Some exporters do use this, writes The Wall Street Journal. They ship goods from China to Vietnam, where they undergo only a little processing, and then re-export them as Vietnamese to the USA.

Vietnamese authorities promise to fight this practice. But customs data shows that such fraud is very common. For example, in the first five months of 2019, shipments of computers and other electronics from China to Vietnam increased by 80.8% in annual terms to $ 5.1 billion. Over the same period, the export of such goods from Vietnam to the USA grew by 71.6% to $ 1.8 billion. A similar trend is observed with the supply of machinery.
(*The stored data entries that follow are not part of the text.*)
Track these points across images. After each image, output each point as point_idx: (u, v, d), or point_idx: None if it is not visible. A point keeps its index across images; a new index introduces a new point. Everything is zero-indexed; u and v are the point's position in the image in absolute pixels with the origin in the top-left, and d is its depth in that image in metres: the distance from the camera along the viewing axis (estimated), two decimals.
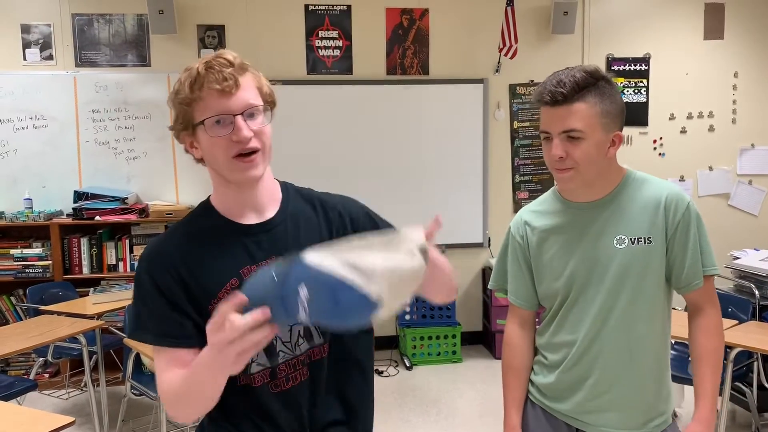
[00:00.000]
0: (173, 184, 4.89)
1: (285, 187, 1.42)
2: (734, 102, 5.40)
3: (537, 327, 1.77)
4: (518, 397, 1.74)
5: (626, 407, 1.59)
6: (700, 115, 5.36)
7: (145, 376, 3.49)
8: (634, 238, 1.56)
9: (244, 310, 1.03)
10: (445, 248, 5.08)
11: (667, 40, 5.29)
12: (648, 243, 1.55)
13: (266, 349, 1.26)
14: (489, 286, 1.86)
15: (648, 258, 1.55)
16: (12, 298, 4.63)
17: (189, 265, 1.27)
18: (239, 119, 1.22)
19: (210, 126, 1.22)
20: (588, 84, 1.48)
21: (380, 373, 4.69)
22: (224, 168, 1.26)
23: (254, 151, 1.26)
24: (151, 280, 1.27)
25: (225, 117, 1.22)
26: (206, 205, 1.36)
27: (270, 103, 1.31)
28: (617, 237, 1.56)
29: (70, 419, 2.17)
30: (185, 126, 1.26)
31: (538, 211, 1.70)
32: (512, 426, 1.72)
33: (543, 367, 1.71)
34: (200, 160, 1.32)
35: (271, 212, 1.35)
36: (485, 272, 5.25)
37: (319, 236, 1.34)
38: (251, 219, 1.33)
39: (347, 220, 1.39)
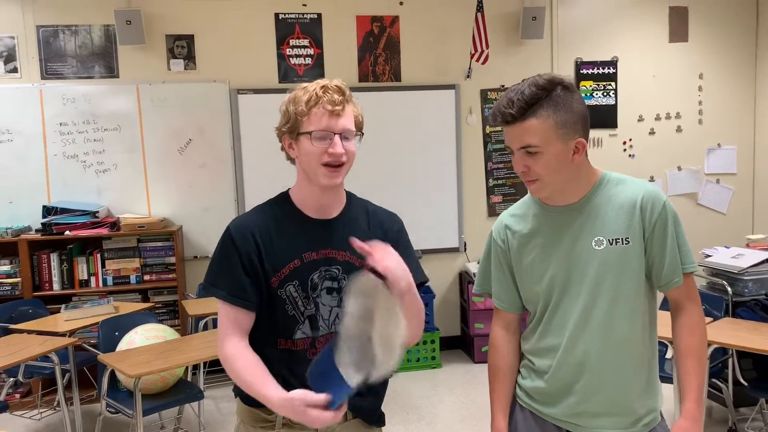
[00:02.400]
0: (144, 197, 4.81)
1: (349, 195, 1.72)
2: (700, 103, 5.51)
3: (522, 332, 1.77)
4: (504, 400, 1.74)
5: (615, 408, 1.60)
6: (668, 116, 5.46)
7: (120, 393, 3.42)
8: (612, 239, 1.57)
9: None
10: (421, 254, 5.08)
11: (633, 43, 5.38)
12: (626, 243, 1.56)
13: (311, 322, 1.57)
14: (474, 290, 1.85)
15: (626, 258, 1.56)
16: None
17: (264, 241, 1.56)
18: (337, 138, 1.53)
19: (315, 137, 1.52)
20: (538, 98, 1.48)
21: None
22: (314, 171, 1.55)
23: (341, 165, 1.55)
24: (234, 246, 1.56)
25: (328, 133, 1.52)
26: (285, 196, 1.66)
27: (360, 130, 1.60)
28: (595, 239, 1.57)
29: None
30: (291, 131, 1.56)
31: (518, 215, 1.71)
32: (499, 429, 1.72)
33: (531, 371, 1.71)
34: (291, 159, 1.63)
35: (335, 213, 1.64)
36: (462, 276, 5.26)
37: (369, 237, 1.56)
38: (319, 215, 1.62)
39: (387, 229, 1.68)
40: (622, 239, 1.56)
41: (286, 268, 1.56)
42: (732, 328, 3.20)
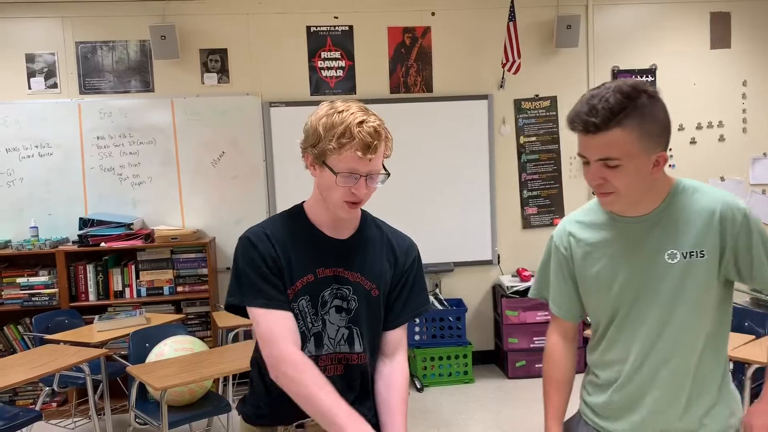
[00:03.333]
0: (179, 209, 4.87)
1: (364, 216, 1.69)
2: (744, 111, 5.32)
3: (589, 343, 1.70)
4: (559, 410, 1.69)
5: (685, 425, 1.52)
6: (710, 125, 5.29)
7: (149, 405, 3.44)
8: (686, 253, 1.48)
9: None
10: (454, 267, 5.02)
11: (673, 50, 5.23)
12: (701, 256, 1.47)
13: (316, 340, 1.55)
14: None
15: (701, 272, 1.48)
16: (19, 327, 4.61)
17: (284, 251, 1.54)
18: (362, 180, 1.49)
19: (341, 177, 1.48)
20: (623, 107, 1.36)
21: None
22: (332, 203, 1.53)
23: (361, 201, 1.53)
24: (257, 251, 1.52)
25: (354, 175, 1.48)
26: (300, 210, 1.63)
27: (386, 157, 1.56)
28: (668, 252, 1.49)
29: None
30: (316, 157, 1.50)
31: (584, 223, 1.63)
32: None
33: (595, 386, 1.65)
34: (310, 172, 1.57)
35: (349, 233, 1.62)
36: (495, 290, 5.17)
37: (380, 262, 1.62)
38: (333, 234, 1.60)
39: (402, 256, 1.67)
40: (697, 252, 1.47)
41: (299, 282, 1.55)
42: None
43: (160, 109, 4.83)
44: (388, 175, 1.55)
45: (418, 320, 4.86)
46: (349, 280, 1.58)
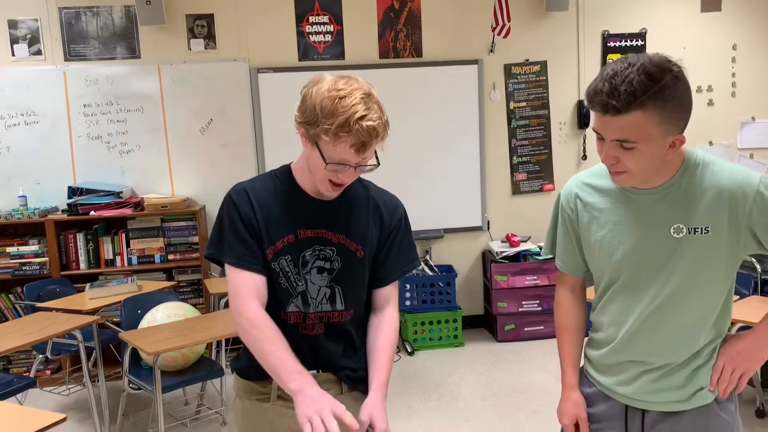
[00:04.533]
0: (168, 177, 4.85)
1: None
2: (733, 75, 5.32)
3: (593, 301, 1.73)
4: (574, 356, 1.72)
5: (674, 385, 1.55)
6: (699, 90, 5.29)
7: (143, 371, 3.48)
8: (692, 228, 1.47)
9: None
10: (444, 233, 5.05)
11: (663, 13, 5.20)
12: (705, 232, 1.46)
13: (303, 298, 1.59)
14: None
15: (706, 249, 1.46)
16: (11, 296, 4.62)
17: (263, 210, 1.57)
18: (351, 170, 1.50)
19: (330, 166, 1.48)
20: (646, 90, 1.30)
21: None
22: (317, 180, 1.54)
23: (344, 185, 1.55)
24: (237, 210, 1.55)
25: (344, 165, 1.48)
26: (287, 171, 1.64)
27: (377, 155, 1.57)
28: (674, 226, 1.48)
29: (62, 416, 2.15)
30: (309, 137, 1.49)
31: (592, 185, 1.62)
32: (570, 385, 1.70)
33: (593, 341, 1.69)
34: (302, 141, 1.55)
35: (335, 194, 1.60)
36: (485, 255, 5.21)
37: (366, 223, 1.64)
38: (318, 195, 1.60)
39: (387, 216, 1.68)
40: (702, 228, 1.46)
41: (280, 241, 1.57)
42: (760, 306, 3.10)
43: (147, 76, 4.77)
44: (378, 165, 1.55)
45: (408, 286, 4.90)
46: (333, 241, 1.60)
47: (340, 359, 1.65)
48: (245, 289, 1.53)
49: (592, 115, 1.42)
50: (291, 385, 1.46)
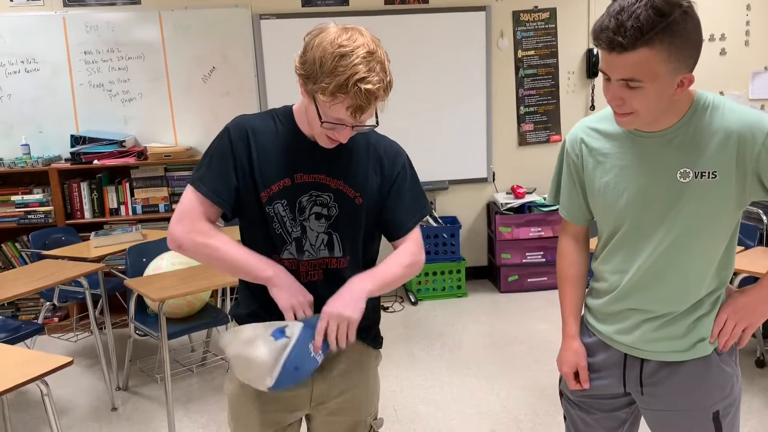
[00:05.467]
0: (170, 126, 4.81)
1: None
2: (747, 23, 5.19)
3: (595, 250, 1.71)
4: (575, 306, 1.71)
5: (671, 333, 1.54)
6: (712, 38, 5.16)
7: (149, 318, 3.52)
8: (699, 172, 1.43)
9: None
10: (448, 184, 5.03)
11: None
12: (713, 177, 1.43)
13: (297, 245, 1.56)
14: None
15: (712, 194, 1.44)
16: (17, 244, 4.65)
17: (259, 150, 1.53)
18: (348, 129, 1.46)
19: (326, 123, 1.44)
20: (654, 26, 1.25)
21: (386, 308, 4.71)
22: (315, 131, 1.50)
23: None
24: (230, 142, 1.53)
25: (340, 124, 1.44)
26: (289, 114, 1.59)
27: (378, 112, 1.50)
28: (681, 170, 1.45)
29: (68, 359, 2.18)
30: (308, 90, 1.44)
31: (598, 130, 1.58)
32: (570, 334, 1.70)
33: (594, 290, 1.68)
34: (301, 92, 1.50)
35: (332, 146, 1.55)
36: (489, 207, 5.19)
37: (365, 170, 1.60)
38: (317, 140, 1.54)
39: (389, 163, 1.64)
40: (708, 173, 1.42)
41: (275, 185, 1.54)
42: (764, 257, 3.09)
43: (148, 22, 4.68)
44: (377, 124, 1.50)
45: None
46: (330, 187, 1.56)
47: None
48: (197, 209, 1.51)
49: (600, 55, 1.38)
50: (265, 274, 1.49)
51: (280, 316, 1.53)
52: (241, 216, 1.60)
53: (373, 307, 1.67)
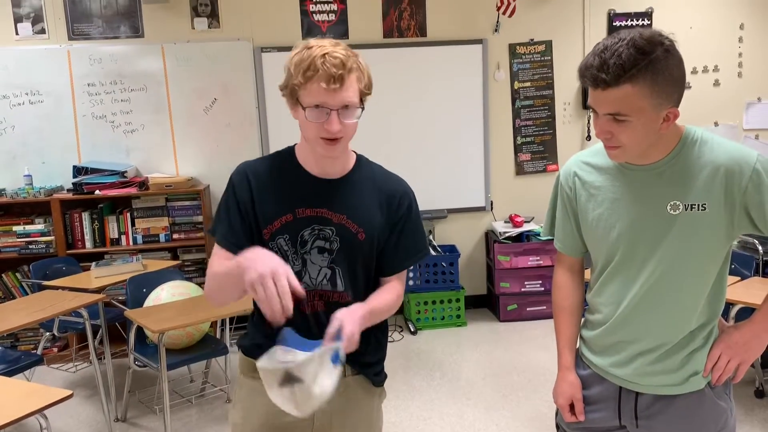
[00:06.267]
0: (172, 156, 4.87)
1: (359, 159, 1.67)
2: (740, 55, 5.28)
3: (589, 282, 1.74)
4: (571, 337, 1.73)
5: (665, 367, 1.56)
6: (705, 70, 5.25)
7: (148, 348, 3.52)
8: (689, 205, 1.47)
9: None
10: (447, 213, 5.07)
11: None
12: (702, 209, 1.46)
13: (298, 278, 1.48)
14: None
15: (701, 226, 1.47)
16: (17, 274, 4.66)
17: (260, 190, 1.57)
18: (334, 114, 1.46)
19: (310, 112, 1.47)
20: (636, 63, 1.31)
21: None
22: (311, 141, 1.53)
23: (339, 138, 1.50)
24: (233, 191, 1.59)
25: (323, 109, 1.46)
26: (291, 151, 1.65)
27: (367, 95, 1.54)
28: (671, 203, 1.48)
29: (68, 392, 2.19)
30: (291, 97, 1.51)
31: (590, 164, 1.63)
32: (566, 366, 1.71)
33: (588, 322, 1.70)
34: (293, 115, 1.56)
35: (338, 174, 1.61)
36: (488, 236, 5.22)
37: (369, 206, 1.61)
38: (321, 174, 1.60)
39: (395, 203, 1.64)
40: (698, 205, 1.46)
41: (278, 221, 1.56)
42: (761, 287, 3.11)
43: (151, 55, 4.76)
44: (363, 108, 1.52)
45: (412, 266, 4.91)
46: (333, 221, 1.57)
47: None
48: (216, 263, 1.57)
49: (589, 92, 1.44)
50: (235, 263, 1.43)
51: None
52: None
53: (378, 345, 1.68)
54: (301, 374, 1.37)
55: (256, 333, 1.64)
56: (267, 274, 1.32)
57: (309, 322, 1.59)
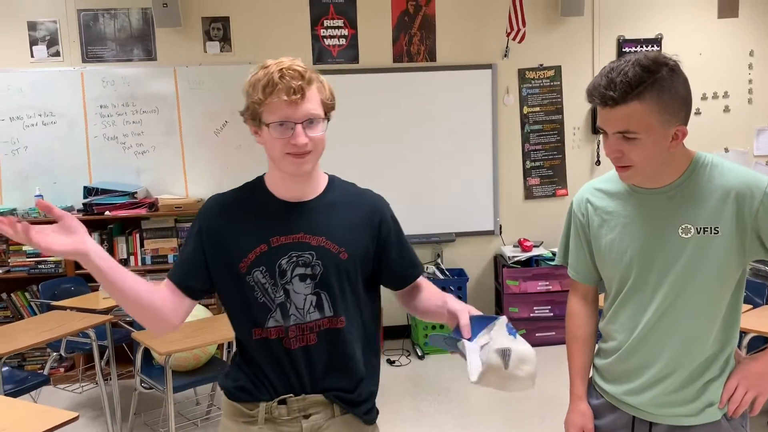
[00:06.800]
0: (182, 178, 4.90)
1: (331, 179, 1.62)
2: (750, 81, 5.28)
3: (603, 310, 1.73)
4: (583, 367, 1.72)
5: (680, 396, 1.54)
6: (715, 96, 5.25)
7: (154, 370, 3.51)
8: (700, 228, 1.47)
9: None
10: (455, 237, 5.05)
11: (679, 19, 5.17)
12: (715, 233, 1.46)
13: (282, 310, 1.49)
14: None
15: (715, 249, 1.46)
16: (26, 293, 4.68)
17: (231, 225, 1.52)
18: (299, 127, 1.42)
19: (274, 128, 1.43)
20: (642, 81, 1.36)
21: (392, 362, 4.67)
22: (278, 160, 1.47)
23: (307, 152, 1.45)
24: (199, 227, 1.54)
25: (287, 123, 1.42)
26: (260, 181, 1.59)
27: (331, 109, 1.51)
28: (683, 226, 1.48)
29: (74, 414, 2.18)
30: (253, 118, 1.47)
31: (602, 190, 1.64)
32: (578, 396, 1.70)
33: (601, 350, 1.69)
34: (257, 140, 1.52)
35: (311, 196, 1.56)
36: (497, 260, 5.20)
37: (348, 224, 1.55)
38: (293, 198, 1.54)
39: (377, 217, 1.60)
40: (711, 228, 1.46)
41: (252, 253, 1.50)
42: None
43: (163, 78, 4.82)
44: (328, 119, 1.49)
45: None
46: (311, 244, 1.51)
47: (330, 376, 1.53)
48: (169, 290, 1.52)
49: (598, 113, 1.46)
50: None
51: (267, 394, 1.51)
52: (222, 293, 1.56)
53: (371, 379, 1.61)
54: (504, 347, 1.40)
55: (240, 375, 1.56)
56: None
57: (292, 362, 1.51)
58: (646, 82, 1.36)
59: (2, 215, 1.32)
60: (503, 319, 1.43)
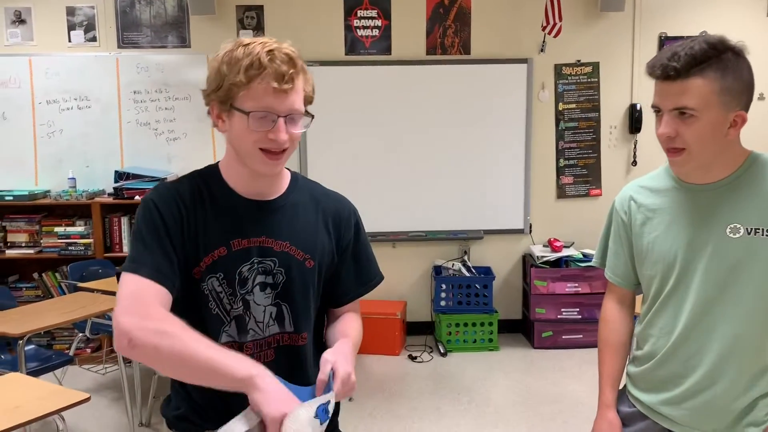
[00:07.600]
0: None
1: (294, 177, 1.45)
2: None
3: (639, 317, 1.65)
4: (614, 375, 1.65)
5: (722, 409, 1.45)
6: (761, 97, 5.04)
7: None
8: (751, 228, 1.39)
9: None
10: (483, 234, 4.97)
11: (725, 17, 4.98)
12: (765, 235, 1.39)
13: (238, 324, 1.32)
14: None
15: (765, 251, 1.39)
16: (57, 274, 4.76)
17: (190, 222, 1.30)
18: (281, 122, 1.25)
19: (253, 118, 1.24)
20: (707, 57, 1.32)
21: (414, 358, 4.62)
22: (247, 155, 1.29)
23: (283, 150, 1.29)
24: (159, 214, 1.28)
25: (270, 115, 1.25)
26: (215, 171, 1.38)
27: (309, 104, 1.34)
28: (731, 225, 1.41)
29: (86, 395, 2.19)
30: (222, 102, 1.27)
31: (647, 188, 1.57)
32: (606, 404, 1.63)
33: (636, 358, 1.62)
34: (218, 127, 1.33)
35: (274, 195, 1.39)
36: (525, 259, 5.10)
37: (314, 229, 1.40)
38: (254, 196, 1.36)
39: (342, 224, 1.46)
40: (762, 230, 1.39)
41: (209, 257, 1.30)
42: None
43: (196, 65, 4.84)
44: (312, 117, 1.32)
45: (444, 286, 4.83)
46: (274, 250, 1.34)
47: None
48: (152, 297, 1.22)
49: (654, 91, 1.41)
50: (246, 372, 1.14)
51: (210, 422, 1.29)
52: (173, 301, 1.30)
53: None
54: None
55: (181, 402, 1.40)
56: (279, 419, 1.11)
57: None
58: (711, 59, 1.33)
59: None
60: (318, 400, 1.20)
According to experts, it is beneficial to port owners. "Many so-called factories in Vietnam are actually warehouses for the temporary storage of goods from China," says Jeffrey Newman, founder of the law firm Jeffrey Newman Law (quoted in WSJ).

In an interview with Fox Business Network at the end of June, Trump had already spoken much harsher about Vietnam. According to him, the country is abusing the situation and behaving "even worse than China," so the US is already having a discussion with it.

Vietnam has previously played the role of such a mediator. For many years, the country re-exported Chinese steel to the United States in the same way, helping its manufacturers bypass duties. As a result, Washington came to the conclusion that the value added of some types of steel created in Vietnam is insignificant, and in May 2018 this steel was levied 250% duties.